Il Mondiale di calcio 2018, in Russia, è cominciato sbattendo in prima pagina le difficoltà patite dalle grandi. Le note più dolenti riguardano la Germania, campione in carica, sconfitta dal tenace Messico. Lowe è alle prese con una squadra apparsa prevedibile e poco dinamica, decisamente a corto di idee, in particolare nel corso del primo tempo. Il tecnico, bersaglio di attacchi durissimi, è sicuro che i "panzer" riprenderanno la traiettoria utile per passare il turno; intanto, li redarguisce alla sua maniera, non si sa mai, con teutonica inflessibilità.
Il Brasile di Neymar, tra i favoriti quest'anno, nell'esordio contro una Svizzera aggressiva e, nel complesso, poco pungente, è stato costretto al pareggio. La prodezza balistica di Coutinho non è bastata a mettere sotto avversari senza timori reverenziali e capaci di riequilibrare l'incontro superando Alisson con un colpo di testa sotto misura di Zuber, accusato, tra l'altro, dai brasiliani per una spinta a Miranda.
La Seleçao è stata brillante solo a tratti e per troppo poco. Il professor Tite, dalla panchina, ha cercato rimedi che non ha trovato.
I problemi non hanno risparmiato anche l'Argentina, che ha impattato con la coriacea Islanda; e Messi si è visto parare un rigore da Halldorsson. Maradona salva la Pulce per l'errore dagli undici metri e impreca contro Sampaoli, il commissario tecnico dell'Albiceleste, che, secondo il Pibe de oro, non può permettersi di sbagliare ancora, altrimenti è bene che cominci a pensare di non poter tornare in patria.

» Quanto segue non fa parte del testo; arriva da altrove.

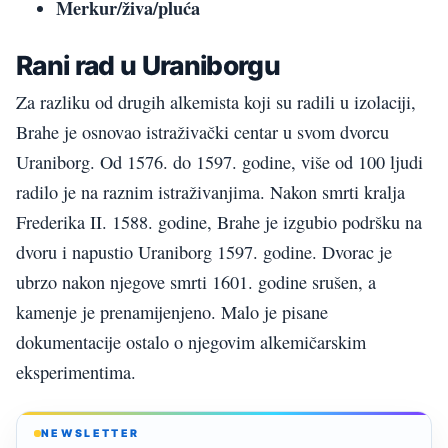
Merkur/živa/pluća
Rani rad u Uraniborgu
Za razliku od drugih alkemista koji su radili u izolaciji,
Brahe je osnovao istraživački centar u svom dvorcu
Uraniborg. Od 1576. do 1597. godine, više od 100 ljudi
radilo je na raznim istraživanjima. Nakon smrti kralja
Frederika II. 1588. godine, Brahe je izgubio podršku na
dvoru i napustio Uraniborg 1597. godine. Dvorac je
ubrzo nakon njegove smrti 1601. godine srušen, a
kamenje je prenamijenjeno. Malo je pisane
dokumentacije ostalo o njegovim alkemičarskim
eksperimentima.
NEWSLETTER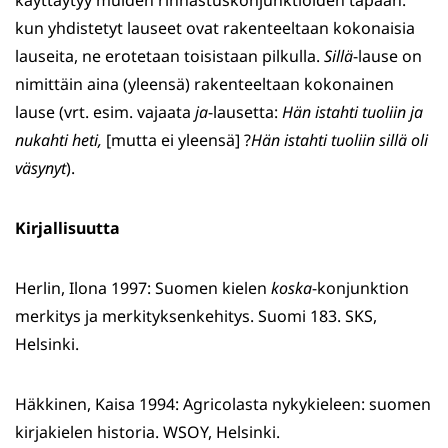
käyttäytyy muiden rinnastuskonjunktioiden tapaan:
kun yhdistetyt lauseet ovat rakenteeltaan kokonaisia
lauseita, ne erotetaan toisistaan pilkulla.
Sillä
-lause on
nimittäin aina (yleensä) rakenteeltaan kokonainen
lause (vrt. esim. vajaata
ja
-lausetta:
Hän istahti tuoliin ja
nukahti heti,
[mutta ei yleensä] ?
Hän istahti tuoliin sillä oli
väsynyt
).
Kirjallisuutta
Herlin, Ilona 1997: Suomen kielen
koska
-konjunktion
merkitys ja merkityksenkehitys. Suomi 183. SKS,
Helsinki.
Häkkinen, Kaisa 1994: Agricolasta nykykieleen: suomen
kirjakielen historia. WSOY, Helsinki.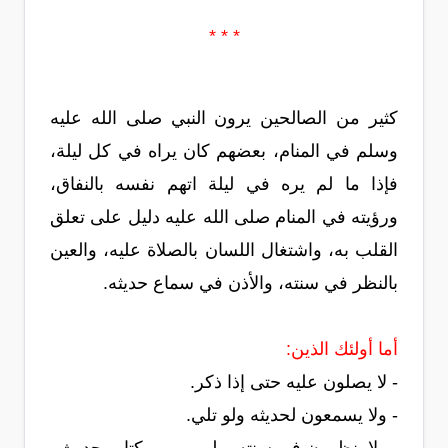
* * *
كثير من الصالحين يرون النبي صلى الله عليه
وسلم في المنام، بعضهم كان يراه في كل ليلة،
فإذا ما لم يره في ليلة اتهم نفسه بالنفاق،
ورؤيته في المنام صلى الله عليه دليل على تعلق
القلب به، واشتغال اللسان بالصلاة عليه، والعين
بالنظر في سنته، والأذن في سماع حديثه.
أما أولئك الذين:
- لا يصلون عليه حتى إذا ذكر.
- ولا يسمعون لحديثه ولو تلي.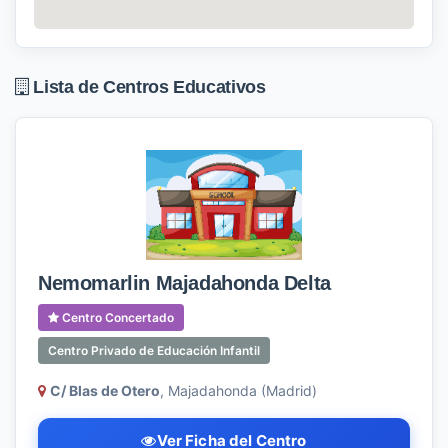
Lista de Centros Educativos
Nemomarlin Majadahonda Delta
Centro Concertado
Centro Privado de Educación Infantil
C/ Blas de Otero
, Majadahonda (Madrid)
Ver Ficha del Centro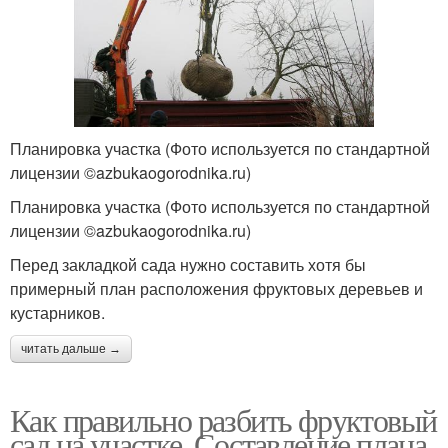
Планировка участка (Фото используется по стандартной
лицензии ©azbukaogorodnika.ru)
Планировка участка (Фото используется по стандартной
лицензии ©azbukaogorodnika.ru)
Перед закладкой сада нужно составить хотя бы
примерный план расположения фруктовых деревьев и
кустарников.
читать дальше →
Как правильно разбить фруктовый
сад на участке. Составление плана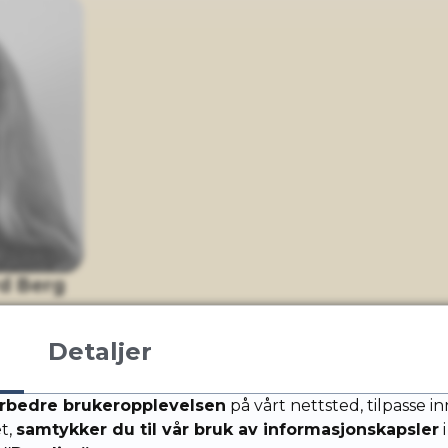
d Berg
 teater
Detaljer
rd.berg@sola.kommune.no
rbedre brukeropplevelsen
på vårt nettsted, tilpasse i
et,
samtykker du til vår bruk av informasjonskapsler
i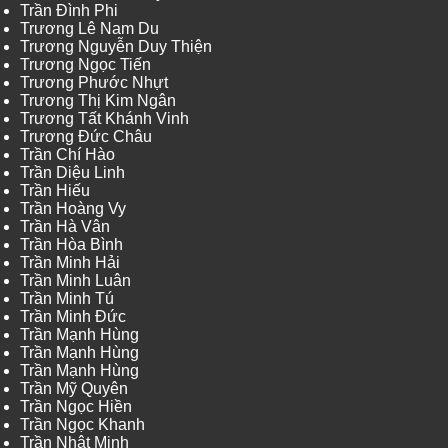
Trần Đình Phi
Trương Lê Nam Du
Trương Nguyễn Duy Thiện
Trương Ngọc Tiến
Trương Phước Nhựt
Trương Thị Kim Ngân
Trương Tất Khánh Vinh
Trương Đức Châu
Trần Chí Hào
Trần Diệu Linh
Trần Hiếu
Trần Hoàng Vy
Trần Hà Vân
Trần Hòa Bình
Trần Minh Hải
Trần Minh Luân
Trần Minh Tú
Trần Minh Đức
Trần Mạnh Hùng
Trần Mạnh Hùng
Trần Mạnh Hùng
Trần Mỹ Quyên
Trần Ngọc Hiền
Trần Ngọc Khanh
Trần Nhật Minh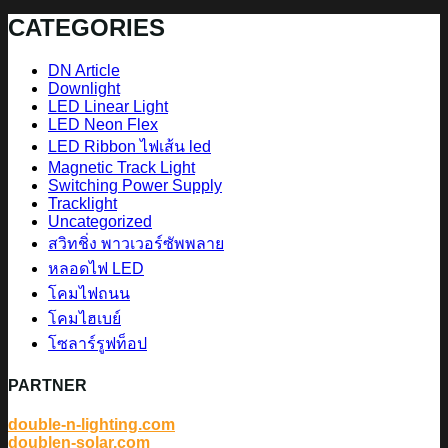
CATEGORIES
DN Article
Downlight
LED Linear Light
LED Neon Flex
LED Ribbon ไฟเส้น led
Magnetic Track Light
Switching Power Supply
Tracklight
Uncategorized
สวิทชิ่ง พาวเวอร์ซัพพลาย
หลอดไฟ LED
โคมไฟถนน
โคมไฮเบย์
โซลาร์รูฟท็อป
PARTNER
double-n-lighting.com
doublen-solar.com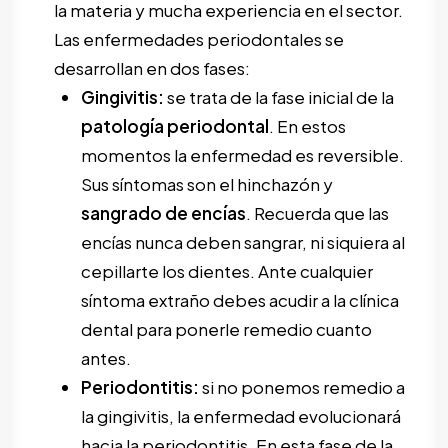
la materia y mucha experiencia en el sector.
Las enfermedades periodontales se
desarrollan en dos fases:
Gingivitis
:
se trata de la fase inicial de la
patología periodontal
. En estos
momentos la enfermedad es reversible.
Sus síntomas son el hinchazón y
sangrado de encías
. Recuerda que las
encías nunca deben sangrar, ni siquiera al
cepillarte los dientes. Ante cualquier
síntoma extraño debes acudir a la clínica
dental para ponerle remedio cuanto
antes.
Periodontitis
:
si no ponemos remedio a
la gingivitis, la enfermedad evolucionará
hacia la periodontitis. En esta fase de la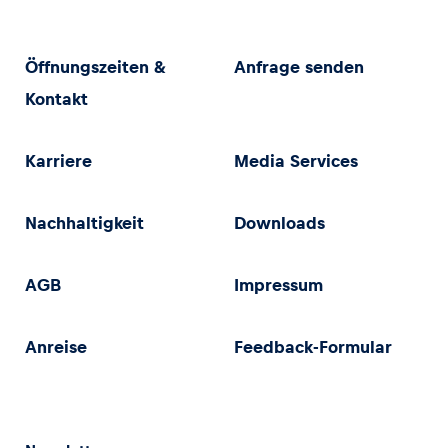
Öffnungszeiten &
Anfrage senden
Kontakt
Karriere
Media Services
Nachhaltigkeit
Downloads
AGB
Impressum
Anreise
Feedback-Formular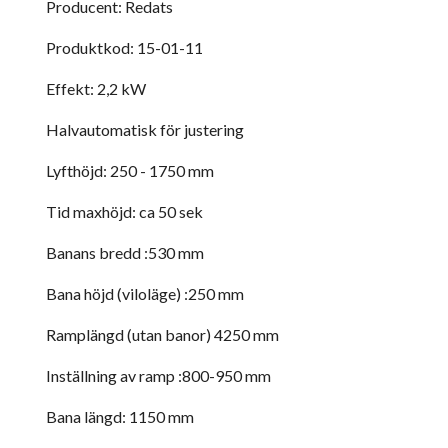
Producent: Redats
Produktkod: 15-01-11
Effekt: 2,2 kW
Halvautomatisk för justering
Lyfthöjd: 250 - 1750 mm
Tid maxhöjd: ca 50 sek
Banans bredd :530 mm
Bana höjd (viloläge) :250 mm
Ramplängd (utan banor) 4250 mm
Inställning av ramp :800-950 mm
Bana längd: 1150 mm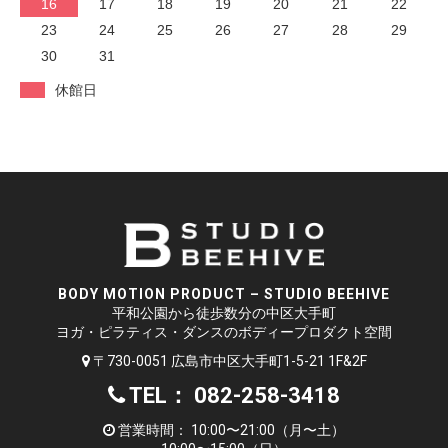
16
17
18
19
20
21
22
23
24
25
26
27
28
29
30
31
休館日
BODY MOTION PRODUCT – STUDIO BEEHIVE
平和公園から徒歩数分の中区大手町
ヨガ・ピラティス・ダンスのボディープロダクト空間
〒730-0051 広島市中区大手町1-5-21 1F&2F
TEL： 082-258-3418
営業時間： 10:00〜21:00（月〜土）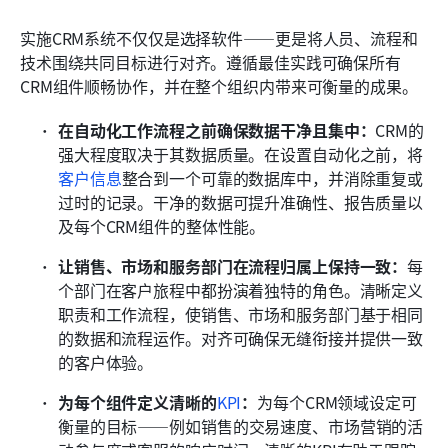
实施CRM系统不仅仅是选择软件——更是将人员、流程和
技术围绕共同目标进行对齐。遵循最佳实践可确保所有
CRM组件顺畅协作，并在整个组织内带来可衡量的成果。
在自动化工作流程之前确保数据干净且集中：
CRM的
强大程度取决于其数据质量。在设置自动化之前，将
客户信息
整合到一个可靠的数据库中，并消除重复或
过时的记录。干净的数据可提升准确性、报告质量以
及每个CRM组件的整体性能。
让销售、市场和服务部门在流程归属上保持一致：
每
个部门在客户旅程中都扮演着独特的角色。清晰定义
职责和工作流程，使销售、市场和服务部门基于相同
的数据和流程运作。对齐可确保无缝衔接并提供一致
的客户体验。
为每个组件定义清晰的
KPI
：
为每个CRM领域设定可
衡量的目标——例如销售的交易速度、市场营销的活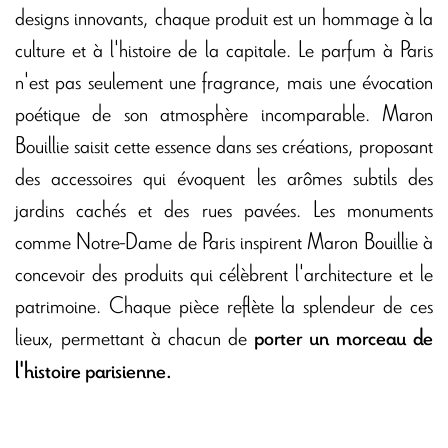
designs innovants, chaque produit est un hommage à la
culture et à l'histoire de la capitale. Le parfum à Paris
n'est pas seulement une fragrance, mais une évocation
poétique de son atmosphère incomparable. Maron
Bouillie saisit cette essence dans ses créations, proposant
des accessoires qui évoquent les arômes subtils des
jardins cachés et des rues pavées. Les monuments
comme Notre-Dame de Paris inspirent Maron Bouillie à
concevoir des produits qui célèbrent l'architecture et le
patrimoine. Chaque pièce reflète la splendeur de ces
lieux, permettant à chacun de
porter un morceau de
l'histoire parisienne.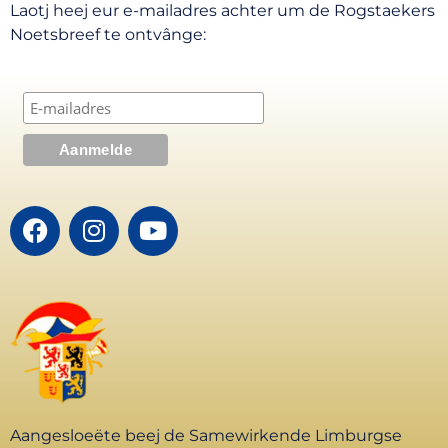
Laotj heej eur e-mailadres achter um de Rogstaekers
Noetsbreef te ontvânge:
Aangesloeëte beej de Samewirkende Limburgse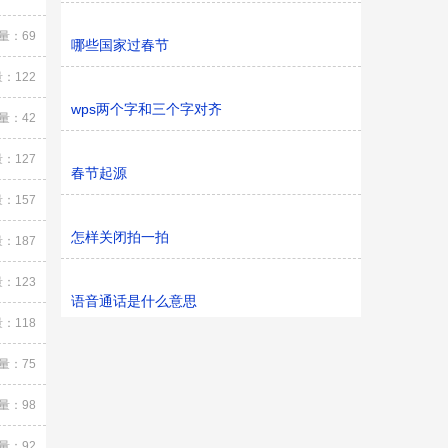
量：69
哪些国家过春节
：122
wps两个字和三个字对齐
量：42
：127
春节起源
：157
怎样关闭拍一拍
：187
：123
语音通话是什么意思
：118
量：75
量：98
量：92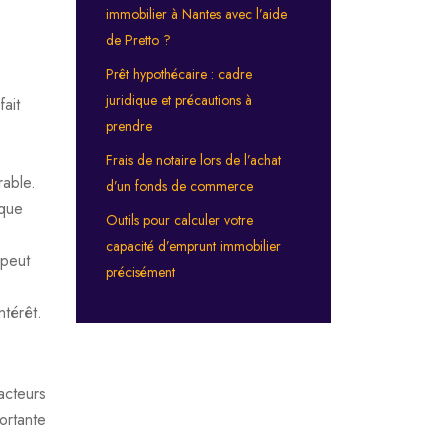
immobilier à Nantes avec l’aide
de Pretto ?
Prêt hypothécaire : cadre
juridique et précautions à
fait
prendre
Frais de notaire lors de l’achat
rable.
d’un fonds de commerce
ique
Outils pour calculer votre
capacité d’emprunt immobilier
 peut
précisément
ntérêt.
acteurs
ortante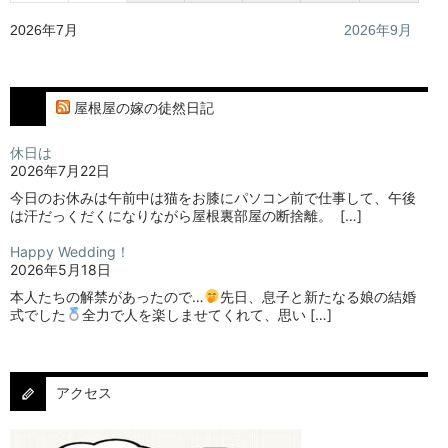
2026年7月
2026年9月
屋根屋の嫁の徒然日記
休日は
2026年7月22日
今日のお休みは午前中は猫をお膝にパソコン前で仕事して、午後
は汗だっくだくになりながら屋根裏部屋の断捨離。⁡ ⁡ […]
Happy Wedding！
2026年5月18日
本人たちの解禁があったので…
⁡⁡先日、息子と新たなる娘の結婚
式でした
⁡⁡⁡全力で人を楽しませてくれて、思い […]
アクセス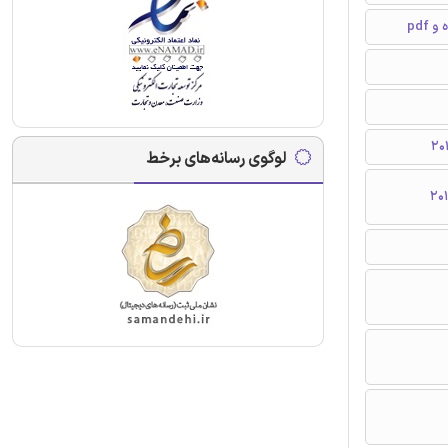
pdf
لوگوی رسانه‌های برخط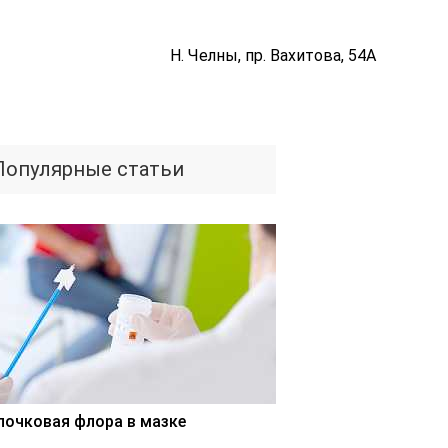
Н. Челны, пр. Вахитова, 54А
Популярные статьи
лочковая флора в мазке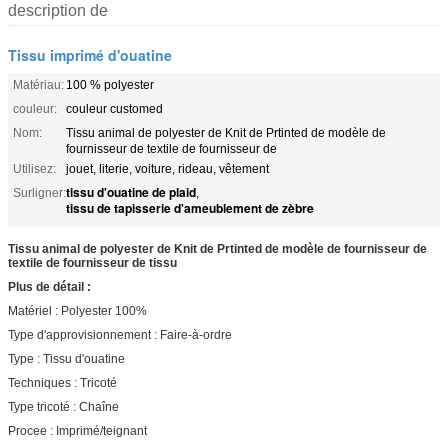
description de
Tissu imprimé d'ouatine
Matériau:
100 % polyester
couleur:
couleur customed
Nom:
Tissu animal de polyester de Knit de Prtinted de modèle de
fournisseur de textile de fournisseur de
Utilisez:
jouet, literie, voiture, rideau, vêtement
tissu d'ouatine de plaid
Surligner:
,
tissu de tapisserie d'ameublement de zèbre
Tissu animal de polyester de Knit de Prtinted de modèle de fournisseur de
textile de fournisseur de tissu
Plus de détail :
Matériel : Polyester 100%
Type d'approvisionnement : Faire-à-ordre
Type : Tissu d'ouatine
Techniques : Tricoté
Type tricoté : Chaîne
Procee : Imprimé/teignant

E gli italiani? Il popolo calcistico più deluso dell'universo continua a macerarsi, a imprecare, a maledire coloro che ritiene responsabili del disastro azzurro, a "sformare", come si dice a Lucera. Il picco di delusione è salito guardando quanto è successo sui campi in questi primi giorni: la nazionale italiana non avrebbe sfigurato.
Come è stato dolorosamente detto milioni di volte, non accadeva da sessant'anni che il calcio italiano mancasse la qualificazione alla fase finale di un mondiale. Quella volta, nel 1958, non andammo in Svezia; e fu l'edizione che segnò la nascita della stella più luminosa: Pelè. La Perla nera, a diciassette anni, in una Seleçao scintillante di indimentibabili campioni, stupì il mondo e cominciò a edificare la sua leggenda di calciatore più grande della storia.
Fu l'unico mondiale giocato in Europa ad essere vinto da una nazionale non del vecchio continente, appunto, il Brasile.